Update: Challenges with HashiCorp Terraform Resource Deletions Following AWS Lambda VPC Enhancements

On September 3, 2023, we shared a significant update that enhances AWS Lambda functions’ performance, scalability, and efficiency when interacting with Amazon VPC networks. For further details on these upgrades, please refer to the original blog post. These modifications mark a major shift in the configuration of elastic network interfaces (ENIs) used to connect to your VPCs. However, this new architecture has led to a situation where VPC resources, including subnets, security groups, and VPCs, may not be properly deleted via HashiCorp Terraform. This post aims to help you determine if you are impacted and outline the steps to resolve any issues.

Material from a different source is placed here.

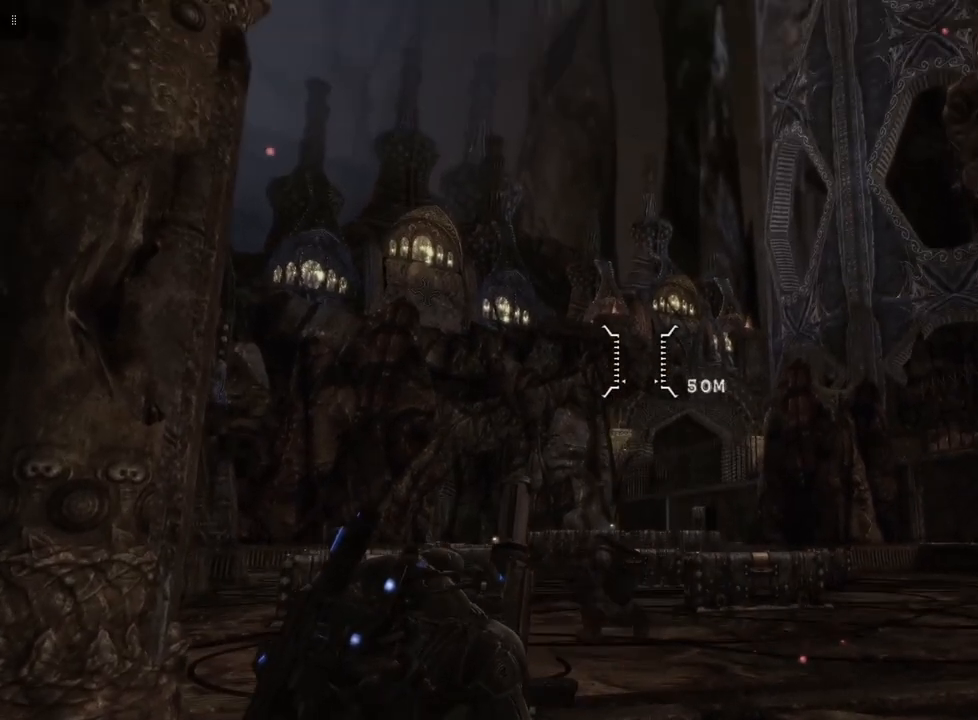
{"buttons": ["L2"], "left_stick": "up", "right_stick": "down-right", "events": [[17, "left_stick", "up"], [367, "right_stick", "down-right"]]}
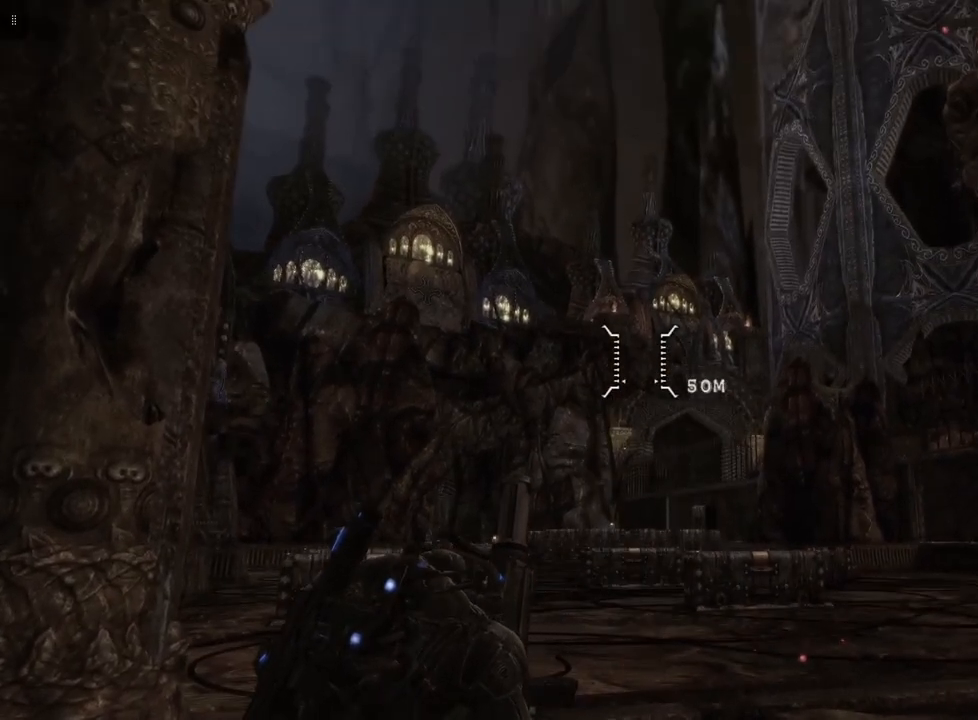
{"buttons": ["L2"], "left_stick": "center", "right_stick": "right", "events": [[100, "left_stick", "center"], [133, "right_stick", "center"], [450, "right_stick", "right"]]}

How Can I Identify If I’m Affected?

This issue affects users who rely on HashiCorp Terraform to destroy environments. Specifically, versions of the Terraform AWS Provider that are v2.30.0 or older are at risk. Users with these versions might encounter errors while attempting to destroy environments containing AWS Lambda functions, VPC subnets, security groups, and Amazon VPCs. Common error messages may include:

Error deleting subnet: timeout while waiting for state to become ‘destroyed’ (last state: ‘pending’, timeout: 20m0s)
Error deleting security group: DependencyViolation: resource sg- has a dependent object status code: 400, request id:

Depending on the AWS Regions where the VPC improvements have been implemented, you may face these errors inconsistently across different regions.

How Do I Fix This Issue If I Am Affected?

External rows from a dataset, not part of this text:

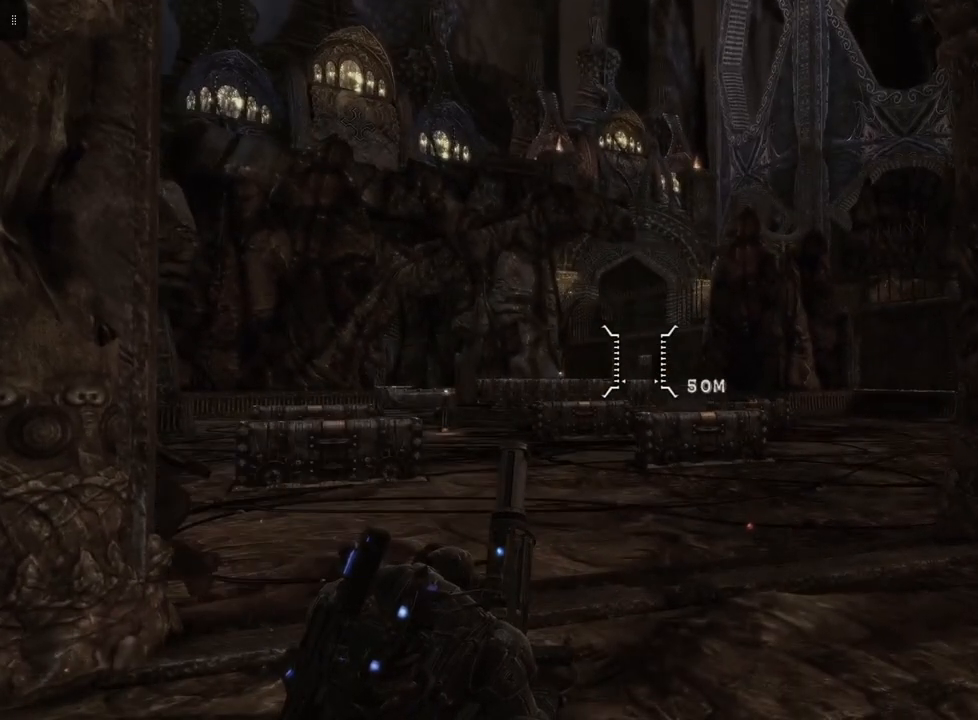
{"buttons": ["L2"], "left_stick": "center", "right_stick": "center", "events": [[283, "right_stick", "center"]]}
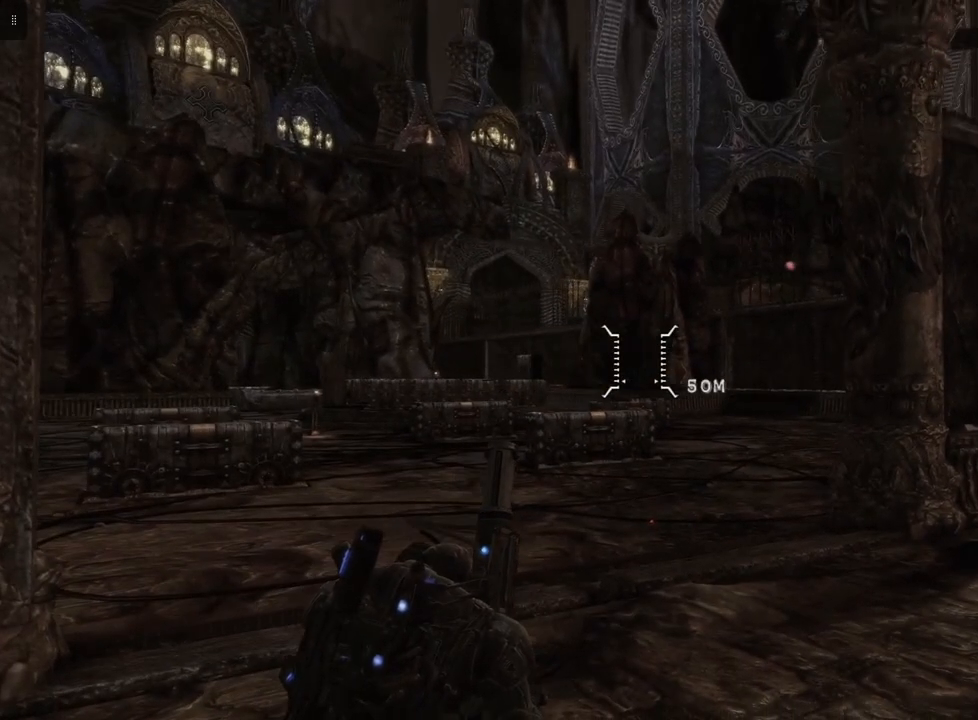
{"buttons": ["L2"], "left_stick": "center", "right_stick": "center", "events": [[133, "right_stick", "right"], [483, "right_stick", "center"]]}
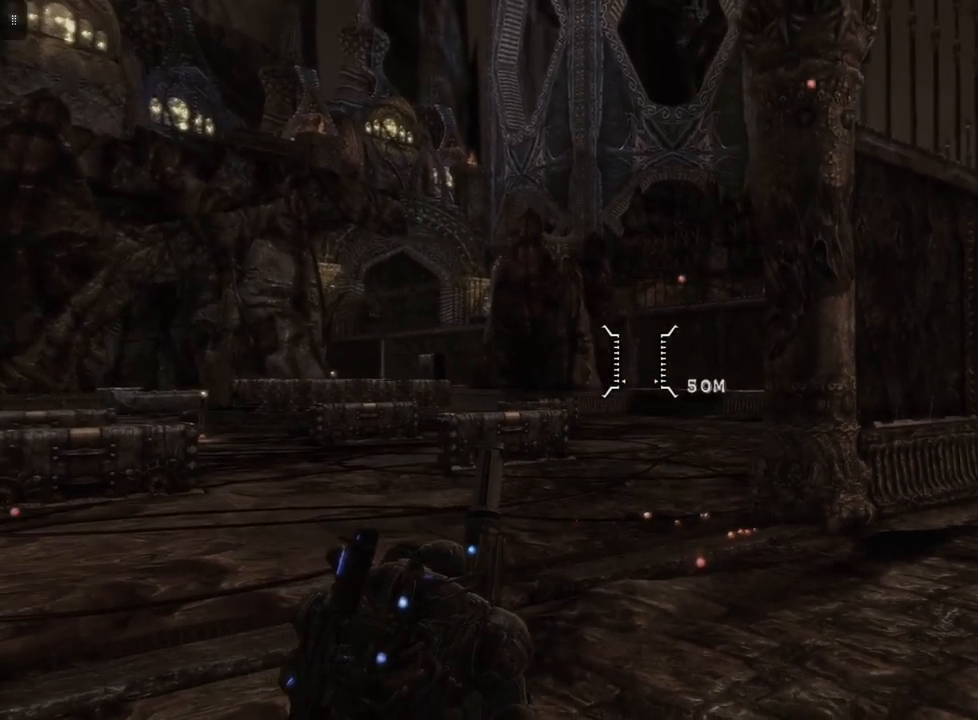
{"buttons": [], "left_stick": "center", "right_stick": "left", "events": [[217, "L2", "up"], [350, "right_stick", "left"]]}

You have two options for addressing this issue. The preferred solution is to upgrade your Terraform AWS Provider to v2.31.0 or a later version. For guidance on upgrading the Provider, check out the Terraform AWS Provider Version 2 Upgrade Guide. Information and source code for the latest AWS Provider releases can be found here. The most recent version of the Terraform AWS Provider includes fixes for this issue, as well as enhancements to the reliability of the environment destruction process. It is strongly advised to upgrade your Provider version to resolve this issue effectively.

If upgrading the Provider is not feasible, you can implement adjustments to your Terraform configuration to mitigate the problem. You will need to make the following changes:

Add an explicit dependency with a depends_on argument to the aws_security_group and aws_subnet resources linked to your Lambda functions. This dependency should point to the aws_iam_policy resource associated with the IAM role configured for the Lambda function.
Increase the delete timeout for all aws_security_group and aws_subnet resources to 40 minutes.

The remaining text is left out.